I mentioned several heuristic approachs to blocking spam in my recent post on blocking comment spam, but commenters note that I failed to mention CAPTCHA (Completely Automated Public Turing test to tell Computers and Humans Apart). At the moment, CAPTCHA is quite effective, both at blocking spam and annoying users.
But I don’t have any real beef with CAPTCHA, apart from the accessibility issues. If I met CAPTCHA in a bar, I’d buy it a beer! No hard feelings despite the trash talking in the past, right?
There is successful code out there that can break CAPTCHA, but that is pretty much true of every other method of blocking spam I’ve mentioned.

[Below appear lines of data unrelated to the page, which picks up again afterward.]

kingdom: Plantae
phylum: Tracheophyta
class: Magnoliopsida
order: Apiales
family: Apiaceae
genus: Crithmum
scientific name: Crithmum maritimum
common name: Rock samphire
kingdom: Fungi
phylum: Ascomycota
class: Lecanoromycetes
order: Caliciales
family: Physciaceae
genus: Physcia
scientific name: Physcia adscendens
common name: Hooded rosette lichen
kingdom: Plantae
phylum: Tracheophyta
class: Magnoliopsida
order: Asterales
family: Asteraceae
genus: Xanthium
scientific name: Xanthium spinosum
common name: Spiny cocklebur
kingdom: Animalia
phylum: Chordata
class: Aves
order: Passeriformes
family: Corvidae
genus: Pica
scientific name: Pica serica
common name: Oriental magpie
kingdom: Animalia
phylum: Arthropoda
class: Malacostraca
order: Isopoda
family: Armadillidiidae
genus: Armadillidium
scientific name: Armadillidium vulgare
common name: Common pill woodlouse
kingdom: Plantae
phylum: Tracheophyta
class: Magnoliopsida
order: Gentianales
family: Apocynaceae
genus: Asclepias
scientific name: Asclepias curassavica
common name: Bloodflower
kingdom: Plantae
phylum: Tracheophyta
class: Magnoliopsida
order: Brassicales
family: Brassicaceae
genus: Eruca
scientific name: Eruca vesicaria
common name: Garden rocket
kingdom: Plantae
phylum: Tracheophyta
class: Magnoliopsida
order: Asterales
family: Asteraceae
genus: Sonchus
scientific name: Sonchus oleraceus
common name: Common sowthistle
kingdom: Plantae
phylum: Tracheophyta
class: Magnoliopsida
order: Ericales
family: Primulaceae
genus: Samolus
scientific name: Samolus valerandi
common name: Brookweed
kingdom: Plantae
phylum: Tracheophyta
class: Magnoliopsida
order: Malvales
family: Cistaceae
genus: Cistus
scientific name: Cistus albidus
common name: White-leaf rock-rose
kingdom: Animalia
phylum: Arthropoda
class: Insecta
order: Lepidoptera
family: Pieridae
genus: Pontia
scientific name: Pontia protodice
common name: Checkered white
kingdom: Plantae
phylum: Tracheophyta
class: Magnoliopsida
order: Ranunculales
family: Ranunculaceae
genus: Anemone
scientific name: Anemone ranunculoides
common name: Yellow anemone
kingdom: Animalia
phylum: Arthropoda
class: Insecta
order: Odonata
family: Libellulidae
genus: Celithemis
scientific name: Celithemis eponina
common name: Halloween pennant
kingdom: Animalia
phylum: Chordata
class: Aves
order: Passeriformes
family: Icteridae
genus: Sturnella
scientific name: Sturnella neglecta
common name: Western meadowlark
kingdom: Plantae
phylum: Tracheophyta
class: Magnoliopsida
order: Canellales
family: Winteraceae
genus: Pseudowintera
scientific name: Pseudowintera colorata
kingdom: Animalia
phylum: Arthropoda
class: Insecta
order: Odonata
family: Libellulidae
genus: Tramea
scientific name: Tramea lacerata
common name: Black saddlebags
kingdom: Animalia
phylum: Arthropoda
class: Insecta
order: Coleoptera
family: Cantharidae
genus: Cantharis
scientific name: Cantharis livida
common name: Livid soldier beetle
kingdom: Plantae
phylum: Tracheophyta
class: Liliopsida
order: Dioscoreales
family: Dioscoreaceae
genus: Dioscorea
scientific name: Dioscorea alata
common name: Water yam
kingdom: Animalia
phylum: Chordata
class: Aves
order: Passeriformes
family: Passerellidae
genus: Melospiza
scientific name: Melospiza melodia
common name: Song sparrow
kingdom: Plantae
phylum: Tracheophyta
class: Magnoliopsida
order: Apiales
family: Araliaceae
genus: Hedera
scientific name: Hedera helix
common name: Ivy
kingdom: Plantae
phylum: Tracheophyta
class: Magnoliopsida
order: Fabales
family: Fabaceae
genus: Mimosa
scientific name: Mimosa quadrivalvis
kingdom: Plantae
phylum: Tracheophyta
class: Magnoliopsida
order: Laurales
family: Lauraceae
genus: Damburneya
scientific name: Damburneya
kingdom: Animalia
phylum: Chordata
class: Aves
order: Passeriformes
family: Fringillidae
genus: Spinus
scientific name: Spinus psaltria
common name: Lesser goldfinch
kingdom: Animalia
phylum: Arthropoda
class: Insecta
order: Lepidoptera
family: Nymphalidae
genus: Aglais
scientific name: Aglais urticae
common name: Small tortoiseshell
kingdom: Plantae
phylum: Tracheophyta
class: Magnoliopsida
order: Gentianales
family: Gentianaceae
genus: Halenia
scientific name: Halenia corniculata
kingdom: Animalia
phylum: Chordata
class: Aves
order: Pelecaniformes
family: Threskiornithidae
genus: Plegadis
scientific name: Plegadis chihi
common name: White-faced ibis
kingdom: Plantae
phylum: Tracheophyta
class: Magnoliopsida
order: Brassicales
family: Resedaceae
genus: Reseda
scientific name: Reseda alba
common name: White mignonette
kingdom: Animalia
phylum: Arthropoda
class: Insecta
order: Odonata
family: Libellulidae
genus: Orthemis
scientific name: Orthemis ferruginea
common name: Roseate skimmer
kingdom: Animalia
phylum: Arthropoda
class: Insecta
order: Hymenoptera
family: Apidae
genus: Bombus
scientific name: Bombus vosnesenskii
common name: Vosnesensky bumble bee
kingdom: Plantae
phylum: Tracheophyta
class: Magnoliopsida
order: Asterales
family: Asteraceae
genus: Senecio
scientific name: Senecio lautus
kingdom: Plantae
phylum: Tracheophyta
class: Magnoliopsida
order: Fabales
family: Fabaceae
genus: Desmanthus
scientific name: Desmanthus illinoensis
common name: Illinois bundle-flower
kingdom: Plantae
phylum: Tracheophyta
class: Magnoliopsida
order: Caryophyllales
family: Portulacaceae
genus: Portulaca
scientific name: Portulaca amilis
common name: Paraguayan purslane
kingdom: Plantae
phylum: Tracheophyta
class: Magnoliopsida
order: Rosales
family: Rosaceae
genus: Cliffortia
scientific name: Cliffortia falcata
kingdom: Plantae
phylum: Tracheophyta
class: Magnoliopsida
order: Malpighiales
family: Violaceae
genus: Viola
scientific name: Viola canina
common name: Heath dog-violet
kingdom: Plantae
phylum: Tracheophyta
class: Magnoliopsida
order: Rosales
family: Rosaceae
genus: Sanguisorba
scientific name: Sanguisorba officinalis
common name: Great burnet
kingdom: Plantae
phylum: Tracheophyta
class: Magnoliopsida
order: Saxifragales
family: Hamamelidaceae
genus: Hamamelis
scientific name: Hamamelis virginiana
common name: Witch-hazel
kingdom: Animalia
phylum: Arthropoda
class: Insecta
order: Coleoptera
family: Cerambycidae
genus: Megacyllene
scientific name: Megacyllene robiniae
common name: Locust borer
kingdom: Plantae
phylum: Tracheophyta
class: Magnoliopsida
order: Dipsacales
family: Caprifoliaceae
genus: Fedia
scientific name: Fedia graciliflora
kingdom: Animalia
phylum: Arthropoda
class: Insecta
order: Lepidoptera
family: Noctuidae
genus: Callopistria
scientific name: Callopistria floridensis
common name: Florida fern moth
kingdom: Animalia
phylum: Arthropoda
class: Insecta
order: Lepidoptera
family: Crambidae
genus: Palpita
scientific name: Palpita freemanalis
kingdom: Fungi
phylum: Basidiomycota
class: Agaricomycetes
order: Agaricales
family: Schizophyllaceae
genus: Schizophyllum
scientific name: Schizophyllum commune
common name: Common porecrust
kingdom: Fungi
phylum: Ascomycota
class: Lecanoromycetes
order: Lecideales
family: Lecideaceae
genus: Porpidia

The reason I didn’t mention CAPTCHA is that it would be ineffective for me. Much of my spam comes in via automated means such as a trackback/pingback . The whole point of a trackback is to allow another computer to post a comment on my site. So telling a computer apart from a human in that situation is pointless.
And at the moment, the Comment API has no support for CAPTCHA. If comment spam isn’t coming in via the comment api now, it is only a matter of time before it is the primary source of comments.
So while I believe CAPTCHA is effective and may well be for a good while until comment spammers catch up, I would like to look one step ahead and focus on heuristics that can salvage the use of trackbacks and the Comment API.